THERE'S a lot of fuss being made this week about a certain TV soap – you'll see from our On This Day section at the foot of the facing page that the first episode of Coronation Street went out 60 years ago today, although it was not networked until the following year.
Corrie is often referred to as a gritty northern drama, but to some that soubriquet really belongs to a short-lived yet fondly remembered soap set some 200 miles further north – STV's Garnock Way, which launched on April 1, 1976.
The ambition was to produce a series for the ITV network, though in the event only four regions took it on. It was deemed too dark and miserable for popular consumption – ironic, when you consider some of the stuff served up in Corrie over the years.
The show was set in a mining community in a town "halfway between Glasgow and Edinburgh" – it was shot largely in Airth and Fallin, and starred the likes of Jackie Farrell, Gerry Slevin, Eileen McCallin and Dorothy Paul. Writing on March 30, the Glasgow Herald's Peggie Phillips had been optimistic: "There is a whole new scene for the public to worry about: the new towns, the oil developments; the unemployment in Scotland's traditional industries on which the life of many small towns were built.
"There is also a sort of psychic revulsion from cites, a mysterious yearning to bury the head in the simple past of cobbled streets, hedgerows, hand-made objects and mercat cross life.

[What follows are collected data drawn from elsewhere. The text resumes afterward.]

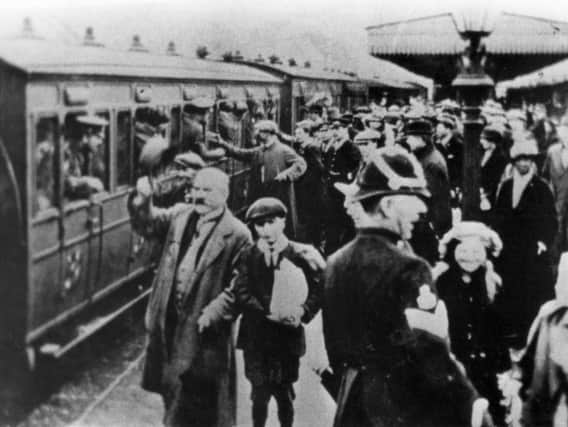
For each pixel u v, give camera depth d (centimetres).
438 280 534
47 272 417
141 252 491
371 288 505
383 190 509
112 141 459
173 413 491
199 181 494
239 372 510
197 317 499
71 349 438
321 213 531
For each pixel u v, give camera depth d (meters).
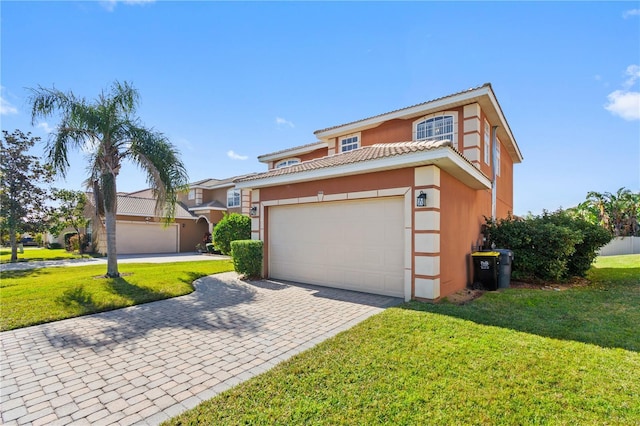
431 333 4.68
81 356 4.24
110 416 2.88
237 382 3.48
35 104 9.41
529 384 3.22
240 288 8.68
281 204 9.83
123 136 10.56
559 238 8.81
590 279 9.73
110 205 10.38
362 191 7.81
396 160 6.80
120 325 5.57
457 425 2.61
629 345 4.22
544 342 4.32
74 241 24.69
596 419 2.68
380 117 12.11
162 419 2.83
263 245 10.28
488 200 12.01
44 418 2.85
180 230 25.61
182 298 7.58
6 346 4.62
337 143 14.23
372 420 2.68
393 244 7.48
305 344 4.57
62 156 9.78
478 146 10.05
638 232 22.23
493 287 8.23
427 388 3.16
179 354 4.27
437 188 6.83
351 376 3.43
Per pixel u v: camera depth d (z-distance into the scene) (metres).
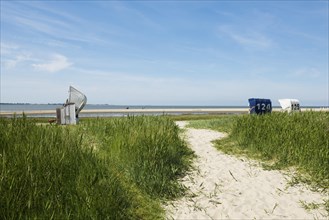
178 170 8.29
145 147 8.21
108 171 6.38
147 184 6.92
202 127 16.06
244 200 6.82
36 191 4.71
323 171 8.23
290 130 10.53
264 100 17.06
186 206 6.45
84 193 5.07
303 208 6.50
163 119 12.93
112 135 9.91
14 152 5.52
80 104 17.06
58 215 4.34
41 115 46.78
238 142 11.26
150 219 5.68
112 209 5.08
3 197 4.31
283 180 8.08
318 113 12.18
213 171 8.65
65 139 6.87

Garnock Way is specially tailored to take all the new trends to its bosom."
David Johnstone, STV's head of programmes, is quoted as saying that the company had spent "a lot of money, but not huge sums" on the series, adding that he hoped it would be a long runner with which people can identify: "You'll recognise the folk – they're everybody."
Sadly, viewers down south may have recognised them, but they didn't want to welcome them into their living rooms – the last episode of Garnock Way aired on July 12, 1979.